But to return to our subject. We have here an example of the columnar form existing in a very perfect manner in a rock, which however it may bear a considerable analogy to greenstone, and through that to those rocks which more commonly exhibit the columnar shape, is still sufficiently distinguished from them all by the great predominance of the felspar. There is no difficulty in conceiving that the same causes presided at the formation of both, when we consider the similarity of geological structure and position which pervades all the rocks distributed under the heads of basalt, greenstone, and syenite.
The insulated position of this rock precludes all possibility of tracing its connection with the contiguous ones, and the chasm which exists between Ailsa and the neighbouring shores, is such as to insulate it as much in a geological view, as it is in its geographical position.
As yet nothing resembling it in structure has been observed in the neighbouring islands, nor on the main land of Scotland, yet the syenites and greenstones of the motley island of Arran, with the porphyry of Devar, and the extensive trap formation of the neighbouring shores, point out to us its natural affinities, and enable us to guess at a connection possibly once more intimate, but long since submerged in the depths of the sea.
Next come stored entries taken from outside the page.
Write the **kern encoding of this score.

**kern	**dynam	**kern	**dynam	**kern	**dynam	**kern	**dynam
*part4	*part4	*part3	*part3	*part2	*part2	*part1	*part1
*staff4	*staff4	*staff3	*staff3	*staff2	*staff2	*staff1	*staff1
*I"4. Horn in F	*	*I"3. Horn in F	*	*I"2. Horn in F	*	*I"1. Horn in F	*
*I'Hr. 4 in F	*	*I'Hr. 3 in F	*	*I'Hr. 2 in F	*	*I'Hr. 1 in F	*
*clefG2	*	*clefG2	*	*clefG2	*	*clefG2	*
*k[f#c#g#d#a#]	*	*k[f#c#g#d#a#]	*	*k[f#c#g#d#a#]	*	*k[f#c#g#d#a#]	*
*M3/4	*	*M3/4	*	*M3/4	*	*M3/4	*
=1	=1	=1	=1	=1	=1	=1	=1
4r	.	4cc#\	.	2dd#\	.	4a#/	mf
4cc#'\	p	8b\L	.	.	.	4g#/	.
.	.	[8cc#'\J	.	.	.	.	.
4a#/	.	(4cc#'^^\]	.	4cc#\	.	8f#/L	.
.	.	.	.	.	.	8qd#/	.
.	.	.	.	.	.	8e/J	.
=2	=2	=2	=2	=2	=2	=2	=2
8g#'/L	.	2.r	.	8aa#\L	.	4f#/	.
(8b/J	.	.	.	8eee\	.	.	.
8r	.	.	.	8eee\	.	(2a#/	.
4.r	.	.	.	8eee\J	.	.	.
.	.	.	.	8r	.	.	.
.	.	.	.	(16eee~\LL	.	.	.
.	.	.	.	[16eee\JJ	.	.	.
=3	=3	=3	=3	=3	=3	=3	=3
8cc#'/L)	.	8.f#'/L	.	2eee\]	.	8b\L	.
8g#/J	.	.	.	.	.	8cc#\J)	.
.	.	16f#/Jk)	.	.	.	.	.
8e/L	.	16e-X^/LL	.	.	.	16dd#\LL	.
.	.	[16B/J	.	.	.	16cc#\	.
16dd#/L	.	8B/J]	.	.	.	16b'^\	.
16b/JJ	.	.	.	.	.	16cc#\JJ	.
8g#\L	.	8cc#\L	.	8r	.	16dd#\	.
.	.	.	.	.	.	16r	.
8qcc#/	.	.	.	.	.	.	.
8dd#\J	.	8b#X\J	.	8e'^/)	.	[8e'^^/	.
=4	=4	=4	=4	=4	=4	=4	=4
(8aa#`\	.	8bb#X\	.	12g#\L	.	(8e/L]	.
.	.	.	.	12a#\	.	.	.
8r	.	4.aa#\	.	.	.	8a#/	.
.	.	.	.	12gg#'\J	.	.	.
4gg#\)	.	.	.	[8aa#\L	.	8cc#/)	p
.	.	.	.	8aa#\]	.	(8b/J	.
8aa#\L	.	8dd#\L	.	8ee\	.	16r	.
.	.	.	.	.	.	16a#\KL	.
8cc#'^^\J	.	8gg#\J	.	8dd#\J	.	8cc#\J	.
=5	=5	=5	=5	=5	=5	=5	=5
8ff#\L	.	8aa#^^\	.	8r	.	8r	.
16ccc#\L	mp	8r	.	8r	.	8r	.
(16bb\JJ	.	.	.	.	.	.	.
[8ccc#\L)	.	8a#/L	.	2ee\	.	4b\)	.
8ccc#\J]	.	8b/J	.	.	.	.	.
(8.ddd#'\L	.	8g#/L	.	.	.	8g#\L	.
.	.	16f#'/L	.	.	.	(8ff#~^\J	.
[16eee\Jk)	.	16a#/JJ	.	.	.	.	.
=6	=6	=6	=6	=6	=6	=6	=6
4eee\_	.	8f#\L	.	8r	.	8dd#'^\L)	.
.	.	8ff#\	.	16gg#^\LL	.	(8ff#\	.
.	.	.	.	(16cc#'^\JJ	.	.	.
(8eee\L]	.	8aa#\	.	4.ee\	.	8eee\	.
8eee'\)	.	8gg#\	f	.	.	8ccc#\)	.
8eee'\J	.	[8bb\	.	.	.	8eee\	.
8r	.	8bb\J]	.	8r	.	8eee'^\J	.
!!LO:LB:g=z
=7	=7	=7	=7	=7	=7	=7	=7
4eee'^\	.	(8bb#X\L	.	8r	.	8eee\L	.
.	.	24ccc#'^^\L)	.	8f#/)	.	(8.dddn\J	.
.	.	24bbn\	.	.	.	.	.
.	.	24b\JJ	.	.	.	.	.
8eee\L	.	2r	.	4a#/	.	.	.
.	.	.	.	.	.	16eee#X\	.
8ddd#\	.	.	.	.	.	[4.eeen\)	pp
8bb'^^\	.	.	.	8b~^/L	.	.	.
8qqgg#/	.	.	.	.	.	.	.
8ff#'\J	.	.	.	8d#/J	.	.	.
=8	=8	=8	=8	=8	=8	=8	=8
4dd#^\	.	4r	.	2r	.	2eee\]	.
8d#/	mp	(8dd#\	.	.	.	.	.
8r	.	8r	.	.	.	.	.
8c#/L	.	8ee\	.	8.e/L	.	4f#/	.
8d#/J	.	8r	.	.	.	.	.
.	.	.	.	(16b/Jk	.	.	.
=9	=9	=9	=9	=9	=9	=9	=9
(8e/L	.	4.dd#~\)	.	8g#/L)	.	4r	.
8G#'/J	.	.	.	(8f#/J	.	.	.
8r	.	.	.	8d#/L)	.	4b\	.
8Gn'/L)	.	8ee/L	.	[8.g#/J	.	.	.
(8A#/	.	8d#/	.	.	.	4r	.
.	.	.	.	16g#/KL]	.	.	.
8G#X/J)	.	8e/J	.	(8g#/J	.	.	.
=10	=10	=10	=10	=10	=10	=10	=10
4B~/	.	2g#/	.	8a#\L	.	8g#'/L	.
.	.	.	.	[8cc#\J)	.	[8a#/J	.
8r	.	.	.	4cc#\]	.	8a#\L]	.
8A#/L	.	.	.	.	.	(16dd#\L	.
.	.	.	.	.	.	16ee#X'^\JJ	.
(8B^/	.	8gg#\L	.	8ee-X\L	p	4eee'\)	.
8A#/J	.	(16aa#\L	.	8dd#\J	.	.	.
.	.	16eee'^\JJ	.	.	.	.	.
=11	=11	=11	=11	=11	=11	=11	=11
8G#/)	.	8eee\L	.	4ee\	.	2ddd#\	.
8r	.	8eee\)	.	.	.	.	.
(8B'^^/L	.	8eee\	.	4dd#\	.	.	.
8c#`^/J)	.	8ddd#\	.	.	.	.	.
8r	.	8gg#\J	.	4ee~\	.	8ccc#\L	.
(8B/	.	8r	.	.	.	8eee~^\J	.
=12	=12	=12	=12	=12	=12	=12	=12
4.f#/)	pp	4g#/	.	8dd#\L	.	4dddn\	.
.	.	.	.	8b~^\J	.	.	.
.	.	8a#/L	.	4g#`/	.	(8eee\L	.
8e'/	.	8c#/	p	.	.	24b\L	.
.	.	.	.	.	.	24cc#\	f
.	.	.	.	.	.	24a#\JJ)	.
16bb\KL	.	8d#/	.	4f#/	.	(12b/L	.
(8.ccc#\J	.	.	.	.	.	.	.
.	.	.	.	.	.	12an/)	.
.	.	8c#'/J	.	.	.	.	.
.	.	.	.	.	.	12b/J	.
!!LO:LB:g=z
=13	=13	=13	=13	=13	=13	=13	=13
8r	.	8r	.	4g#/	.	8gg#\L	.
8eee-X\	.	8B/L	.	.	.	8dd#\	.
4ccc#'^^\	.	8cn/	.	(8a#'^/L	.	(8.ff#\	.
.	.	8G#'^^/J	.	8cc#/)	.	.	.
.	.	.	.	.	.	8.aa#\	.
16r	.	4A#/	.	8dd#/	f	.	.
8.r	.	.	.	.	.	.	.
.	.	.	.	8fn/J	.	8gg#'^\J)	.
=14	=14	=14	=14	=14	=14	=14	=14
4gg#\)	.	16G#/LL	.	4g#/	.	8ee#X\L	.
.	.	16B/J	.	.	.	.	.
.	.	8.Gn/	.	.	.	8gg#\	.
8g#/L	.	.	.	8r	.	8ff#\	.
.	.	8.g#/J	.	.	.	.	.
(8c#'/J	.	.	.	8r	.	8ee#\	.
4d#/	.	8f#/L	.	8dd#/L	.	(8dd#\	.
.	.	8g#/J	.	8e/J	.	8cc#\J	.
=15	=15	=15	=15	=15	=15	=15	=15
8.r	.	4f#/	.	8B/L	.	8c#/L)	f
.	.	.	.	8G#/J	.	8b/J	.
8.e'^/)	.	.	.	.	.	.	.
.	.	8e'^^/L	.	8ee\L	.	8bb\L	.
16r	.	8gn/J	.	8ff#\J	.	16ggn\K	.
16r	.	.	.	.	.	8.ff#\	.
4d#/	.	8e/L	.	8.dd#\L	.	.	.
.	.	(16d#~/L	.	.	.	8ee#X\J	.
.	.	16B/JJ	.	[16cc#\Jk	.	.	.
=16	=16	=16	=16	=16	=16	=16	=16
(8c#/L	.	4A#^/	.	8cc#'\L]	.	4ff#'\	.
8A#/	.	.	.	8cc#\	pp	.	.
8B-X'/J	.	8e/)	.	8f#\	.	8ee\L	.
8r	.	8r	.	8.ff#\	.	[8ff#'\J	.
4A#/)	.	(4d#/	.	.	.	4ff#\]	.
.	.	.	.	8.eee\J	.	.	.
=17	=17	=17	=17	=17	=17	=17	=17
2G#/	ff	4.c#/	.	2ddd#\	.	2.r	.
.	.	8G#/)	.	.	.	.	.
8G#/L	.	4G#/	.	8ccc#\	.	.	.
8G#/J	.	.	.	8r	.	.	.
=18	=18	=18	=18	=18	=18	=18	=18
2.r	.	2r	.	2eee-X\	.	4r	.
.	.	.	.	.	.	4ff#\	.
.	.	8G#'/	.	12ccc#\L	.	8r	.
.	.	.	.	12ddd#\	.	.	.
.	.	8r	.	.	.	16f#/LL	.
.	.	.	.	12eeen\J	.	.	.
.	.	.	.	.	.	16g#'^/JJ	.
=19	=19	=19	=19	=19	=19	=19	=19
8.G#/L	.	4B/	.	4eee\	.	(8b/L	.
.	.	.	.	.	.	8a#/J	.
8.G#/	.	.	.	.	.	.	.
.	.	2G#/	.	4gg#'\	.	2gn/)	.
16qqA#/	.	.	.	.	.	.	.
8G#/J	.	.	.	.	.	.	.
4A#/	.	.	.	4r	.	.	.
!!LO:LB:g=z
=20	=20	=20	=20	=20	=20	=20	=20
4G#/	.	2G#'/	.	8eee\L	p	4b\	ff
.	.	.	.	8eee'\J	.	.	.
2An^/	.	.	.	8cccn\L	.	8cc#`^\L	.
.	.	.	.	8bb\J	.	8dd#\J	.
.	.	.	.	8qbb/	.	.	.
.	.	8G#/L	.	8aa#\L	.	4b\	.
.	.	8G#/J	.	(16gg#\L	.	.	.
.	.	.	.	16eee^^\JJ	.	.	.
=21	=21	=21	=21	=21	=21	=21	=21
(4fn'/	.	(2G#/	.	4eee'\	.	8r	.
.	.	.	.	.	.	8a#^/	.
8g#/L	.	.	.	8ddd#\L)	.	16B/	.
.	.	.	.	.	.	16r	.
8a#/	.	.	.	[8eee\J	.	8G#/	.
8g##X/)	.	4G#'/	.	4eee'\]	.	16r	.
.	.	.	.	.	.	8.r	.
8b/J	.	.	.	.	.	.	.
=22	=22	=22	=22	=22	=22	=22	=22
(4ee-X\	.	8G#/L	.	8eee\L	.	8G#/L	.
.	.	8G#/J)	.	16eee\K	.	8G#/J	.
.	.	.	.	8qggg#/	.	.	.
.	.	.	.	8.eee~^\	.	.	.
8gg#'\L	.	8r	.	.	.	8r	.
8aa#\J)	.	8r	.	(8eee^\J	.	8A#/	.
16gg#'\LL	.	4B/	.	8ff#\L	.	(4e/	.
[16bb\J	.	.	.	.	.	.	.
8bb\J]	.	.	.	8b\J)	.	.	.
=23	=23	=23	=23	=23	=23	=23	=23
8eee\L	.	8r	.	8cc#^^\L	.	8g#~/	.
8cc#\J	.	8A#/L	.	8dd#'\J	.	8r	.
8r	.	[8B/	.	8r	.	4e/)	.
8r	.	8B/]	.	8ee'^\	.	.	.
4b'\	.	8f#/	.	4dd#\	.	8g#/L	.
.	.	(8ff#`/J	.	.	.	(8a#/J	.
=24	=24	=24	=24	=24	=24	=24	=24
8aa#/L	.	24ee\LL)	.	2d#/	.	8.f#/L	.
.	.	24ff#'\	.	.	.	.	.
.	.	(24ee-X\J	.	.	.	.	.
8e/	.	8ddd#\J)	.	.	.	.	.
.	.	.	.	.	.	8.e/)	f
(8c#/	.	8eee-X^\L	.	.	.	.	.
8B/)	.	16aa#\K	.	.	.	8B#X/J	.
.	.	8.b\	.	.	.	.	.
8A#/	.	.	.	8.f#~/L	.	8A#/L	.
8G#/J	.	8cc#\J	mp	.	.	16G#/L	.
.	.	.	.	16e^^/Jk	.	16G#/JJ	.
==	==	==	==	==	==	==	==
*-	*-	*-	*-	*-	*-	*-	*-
I cannot entirely quit the Craig of Ailsa, without remarking that it possesses in a high degree one of the conditions requisite to the solution of the interesting problem of the earth's density. This is, the absolute uniformity of its structure, which, with the exception of the few basaltic veins above described, is of one unvarying rock. Its mass is also sufficiently considerable to fulfil another of the conditions required for this problem, while its form and situation would appear to afford sufficient facilities for measuring its solid contents.